By the way, the docs tend to talk about 'radon tightness' as a separate issue from airtightness, but I see no reason why radon should go through a membrane faster than nitrogen. Both are chemically pretty inert, and in fact radon would be expected to diffuse slower because the molecules are heavier and slower-moving.
Let me know if you think I have oversimplified the physics!
Radon is a noble gas and therefore (I assume) monatomic. The single atom molecules are still pretty heavy but they'll also be small, won't they and have fewer degrees of freedom (getting just beyond my knowledge here) so it's not obvious to me which will diffuse slowest.
Not sure what the insistence on 1200 gauge rather than 1000 gauge is about. The odd page from the BRE document I have to hand says:
“The minimum acceptable thickness for a moisture-proof membrane is 100 gauge polyethylene. This needs to be increased to 1200 gauge polyethylene to satisfy the requirements for a radon-proof membrane.“ [Their emphasis].
Is it better diffusion resistance or merely resistance to damage by the concrete they're bothered about, I wonder?
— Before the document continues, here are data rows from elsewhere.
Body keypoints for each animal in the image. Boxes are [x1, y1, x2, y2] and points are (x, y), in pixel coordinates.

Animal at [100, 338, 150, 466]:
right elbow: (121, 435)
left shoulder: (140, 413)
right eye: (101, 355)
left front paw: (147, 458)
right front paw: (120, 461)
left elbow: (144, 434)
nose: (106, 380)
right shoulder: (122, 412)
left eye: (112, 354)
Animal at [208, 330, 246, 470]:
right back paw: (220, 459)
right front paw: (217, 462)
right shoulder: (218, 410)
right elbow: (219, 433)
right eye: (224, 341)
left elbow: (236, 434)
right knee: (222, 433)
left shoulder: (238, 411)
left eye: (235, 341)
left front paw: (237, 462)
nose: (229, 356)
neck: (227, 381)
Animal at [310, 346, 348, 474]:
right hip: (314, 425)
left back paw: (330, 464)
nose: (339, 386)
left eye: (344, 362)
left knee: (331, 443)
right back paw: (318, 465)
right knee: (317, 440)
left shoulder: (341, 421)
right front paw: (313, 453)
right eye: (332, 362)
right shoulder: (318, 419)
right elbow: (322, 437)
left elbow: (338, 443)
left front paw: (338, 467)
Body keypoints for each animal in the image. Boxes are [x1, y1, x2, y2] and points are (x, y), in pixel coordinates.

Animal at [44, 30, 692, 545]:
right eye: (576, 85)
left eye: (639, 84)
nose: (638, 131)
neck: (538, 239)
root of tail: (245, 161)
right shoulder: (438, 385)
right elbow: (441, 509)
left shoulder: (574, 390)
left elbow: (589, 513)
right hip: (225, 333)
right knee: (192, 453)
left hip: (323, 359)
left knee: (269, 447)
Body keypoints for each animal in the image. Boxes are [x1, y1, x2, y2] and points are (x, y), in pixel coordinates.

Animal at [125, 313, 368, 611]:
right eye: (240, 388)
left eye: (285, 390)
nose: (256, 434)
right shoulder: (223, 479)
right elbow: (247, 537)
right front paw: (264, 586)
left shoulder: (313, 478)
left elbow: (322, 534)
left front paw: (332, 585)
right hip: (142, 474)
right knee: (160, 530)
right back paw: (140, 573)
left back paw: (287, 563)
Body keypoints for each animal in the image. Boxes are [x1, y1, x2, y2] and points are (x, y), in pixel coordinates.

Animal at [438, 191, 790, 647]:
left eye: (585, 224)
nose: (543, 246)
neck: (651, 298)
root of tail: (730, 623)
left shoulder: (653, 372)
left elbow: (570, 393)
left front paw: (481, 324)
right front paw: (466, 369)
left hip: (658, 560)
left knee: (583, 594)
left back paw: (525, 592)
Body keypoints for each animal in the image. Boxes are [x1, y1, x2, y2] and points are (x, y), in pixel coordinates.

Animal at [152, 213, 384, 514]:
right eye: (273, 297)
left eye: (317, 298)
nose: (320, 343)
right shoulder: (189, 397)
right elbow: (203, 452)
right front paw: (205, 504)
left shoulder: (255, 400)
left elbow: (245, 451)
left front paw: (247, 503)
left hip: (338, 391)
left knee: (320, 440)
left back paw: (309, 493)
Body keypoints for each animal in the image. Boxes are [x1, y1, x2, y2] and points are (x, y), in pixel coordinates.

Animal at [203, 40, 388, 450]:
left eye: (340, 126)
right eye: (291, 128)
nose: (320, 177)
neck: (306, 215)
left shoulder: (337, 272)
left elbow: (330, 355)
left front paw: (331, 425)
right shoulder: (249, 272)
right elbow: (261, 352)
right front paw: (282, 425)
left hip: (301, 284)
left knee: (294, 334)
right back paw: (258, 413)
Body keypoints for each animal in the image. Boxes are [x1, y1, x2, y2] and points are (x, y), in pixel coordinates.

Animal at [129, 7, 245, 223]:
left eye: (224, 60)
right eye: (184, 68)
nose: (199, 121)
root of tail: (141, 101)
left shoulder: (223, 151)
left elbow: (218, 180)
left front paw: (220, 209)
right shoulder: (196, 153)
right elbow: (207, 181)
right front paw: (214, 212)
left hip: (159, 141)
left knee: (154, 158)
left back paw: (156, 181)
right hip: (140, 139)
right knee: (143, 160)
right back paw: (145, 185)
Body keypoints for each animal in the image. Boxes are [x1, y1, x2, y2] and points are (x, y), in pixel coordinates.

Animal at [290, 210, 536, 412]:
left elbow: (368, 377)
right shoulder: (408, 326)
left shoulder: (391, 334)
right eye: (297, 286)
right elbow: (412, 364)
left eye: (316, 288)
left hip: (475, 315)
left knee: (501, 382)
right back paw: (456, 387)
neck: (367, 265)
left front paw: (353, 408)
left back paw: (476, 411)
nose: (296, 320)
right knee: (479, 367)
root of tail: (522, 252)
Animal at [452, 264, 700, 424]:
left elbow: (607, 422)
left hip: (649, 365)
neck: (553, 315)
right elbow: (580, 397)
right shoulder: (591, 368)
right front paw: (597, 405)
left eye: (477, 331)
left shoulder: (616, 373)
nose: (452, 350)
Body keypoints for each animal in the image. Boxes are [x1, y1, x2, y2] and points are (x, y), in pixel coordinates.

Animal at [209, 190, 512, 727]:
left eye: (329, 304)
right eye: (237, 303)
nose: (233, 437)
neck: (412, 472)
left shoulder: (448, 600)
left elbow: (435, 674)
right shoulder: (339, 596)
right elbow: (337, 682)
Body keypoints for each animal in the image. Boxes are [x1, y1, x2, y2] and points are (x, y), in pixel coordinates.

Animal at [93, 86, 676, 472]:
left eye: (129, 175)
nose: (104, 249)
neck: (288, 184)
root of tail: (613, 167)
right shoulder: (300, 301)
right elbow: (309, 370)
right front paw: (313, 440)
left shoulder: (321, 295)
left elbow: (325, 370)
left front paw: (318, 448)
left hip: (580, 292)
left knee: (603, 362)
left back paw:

Perhaps it's simpler to build what you think is sensible and then get a (certified/official?) measurement of the actual radon level inside the building (before/at completion?)
"Homes with crawlspaces can often be remediated by installing crawlspace vents, and/or installing a plastic barrier between the ground and the crawl space."
http://www.stat.columbia.edu/~radon/remediate.html
Might be worth asking http://www.northampton.ac.uk/research/geography-and-environmental-studies/natural-environment-research-group-nerg/radon-and-natural-radioactivity-research-group-(rnrrg)
The norm here is to have a fan running continuously to ensure that the crawl space is at a lower pressure than the house with an airtight layer in-between. Unfortunately a 6 year old house up the road from me went on fire last week due to a fault with the fan. That of course is in cases where the crawl space is enclosed by the outer walls or cladding.
Just for interest, the BGS iGeology app says I'm on “Berriedale Sandstone Formation - Siltstone, Mudstone And Sandstone. Sedimentary Bedrock formed approximately 392 to 398 million years ago in the Devonian Period. Local environment previously dominated by lakes and lagoons”
Therefore, any further discussion here is just for future reference for anybody who does find themselves with a radon problem Yes, or just a previous case that had been approved somewhere as working. Despite the referendum result, Scotland is still a different country with different rules. In particular, before you build you need a building warrant. It's probably not a big deal if you're churning out lots of similar houses but if you're new to the game and doing something a bit odd it's a right pain as you have to research stuff while not being in a position to actually place an order which doesn't motivate suppliers in the quite the same way. The worst effect, though, is that you have to show compliance up front on paper rather than being able to point to something and say “see, it works”. Dunno. In the UK and Ireland the norm is a three month test in the house. Haven't seen any mention of testing the ground before a build and some documentation to say that it's not possible to determine ahead of time. Exactly. In those cases the rules are pretty clear. There just don't seem to be any for a house with a near-open undercroft.